Abby is currently investigating methods of achieving higher yields of the QD-azoDNA-AuNP conjugations, through improved purification techniques. But she also decided to go ahead and do a simple test of the current optical setup for actuation and detection of photoswitchable azoDNA, using neither QD nor AuNPs. She did this by substituting the dye Cy5 for the QD, and a dye-quenching molecule (Q) for the AuNP. There was good news: When the Cy5-azoDNA-Q went into the solution of Cy5-ssDNA, the dye’s peak fluorescence emission dropped by 80%, confirming significant quenching. (See Fig 3.)
But, when Abby tried to reactivate the Cy5, by applying UV light for five-ten minutes, it did not resume fluorescing. To troubleshoot, she will have to confirm the strength of the UV light source and possibly try adding more azobenzene molecules into the ssDNA conjugation process. Qirui, one of the original members of the QDot team, had been able to achieve both quenching and re-fluorescence a few years ago using the azobenzene DNA hybridization and dehybridization scheme, so we are fairly confident we'll be able to fix this.
++++++++++
• [Your tasks]
1. According to the azoDNA quenching update, by what percentage did the peak fluorescence emission of the dye drop?
2. Say whether each statement agrees with the azoDNA quenching update, giving yes or no and quoting the deciding words: (a) Abby used the dye Cy5 in place of the QD. (b) Applying UV light for five to ten minutes made the Cy5 fluoresce again. (c) Qirui had achieved both quenching and re-fluorescence a few years ago.
3. Pick up the azoDNA quenching update after its final sentence and carry it forward in the same voice.

• [Entries supplied]
++++++++++
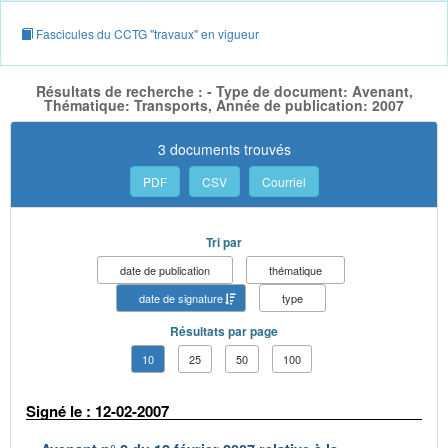
Fascicules du CCTG "travaux" en vigueur
Résultats de recherche : - Type de document: Avenant,
Thématique: Transports, Année de publication: 2007
3 documents trouvés
PDF
CSV
Courriel
Tri par
date de publication
thématique
date de signature
type
Résultats par page
10
25
50
100
Signé le : 12-02-2007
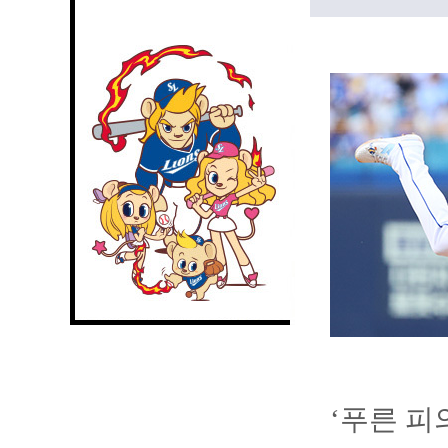
‘푸른 피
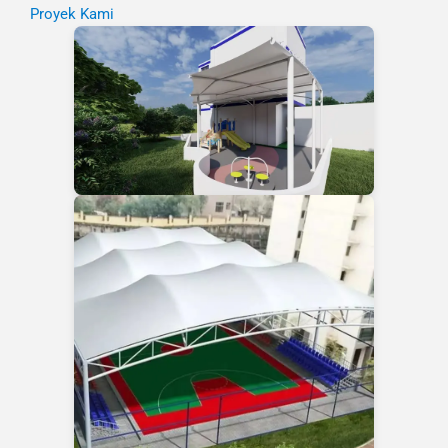
Proyek Kami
++++++++++
• [Task responses]
1. 80%

2.
(a) Yes: "substituting the dye Cy5 for the QD"
(b) No: "it did not resume fluorescing"
(c) Yes: "had been able to achieve both quenching and re-fluorescence a few years ago"

3.
Carol Lynn reported that the MOS team has been able to get a story on super-resolution imaging into the Museum’s annual Top Ten Science Stories of the Year presentation that will be delivered dozens of times to hundreds of Museum visitors in December and January. The story focuses on Nobel Prize winning microscopist Eric Betzig’s recent publication (Science 20 Apr 2018: Vol. 360, Issue 6386, eaaq1392) of a new technique combining lateral light sheet structural imaging (a different type of superresolution technique) with adaptive optics. Betzig’s group made stunning videos of activities going on inside live embryonic zebrafish cells, included in the Figures & Data section of the paper (See https://doi.org/10.1126/science.aaq1392.) We will use the story to hint at the much superior resolution QSTORM-AO will achieve (at lower cost) by using STORM with light sheet, adaptive optics, and holography as well as switchable quantum dots, once all our work comes together.
CL also commented that it looks promising that NSF will be able to provide funds to help make the 2019 Quantum Matters™ Science Communication Competition national in scope. Folks on the call had positive comments about the film, which is posted at www.mos.org/qmc2018
Our next meeting is scheduled for noon on December 12.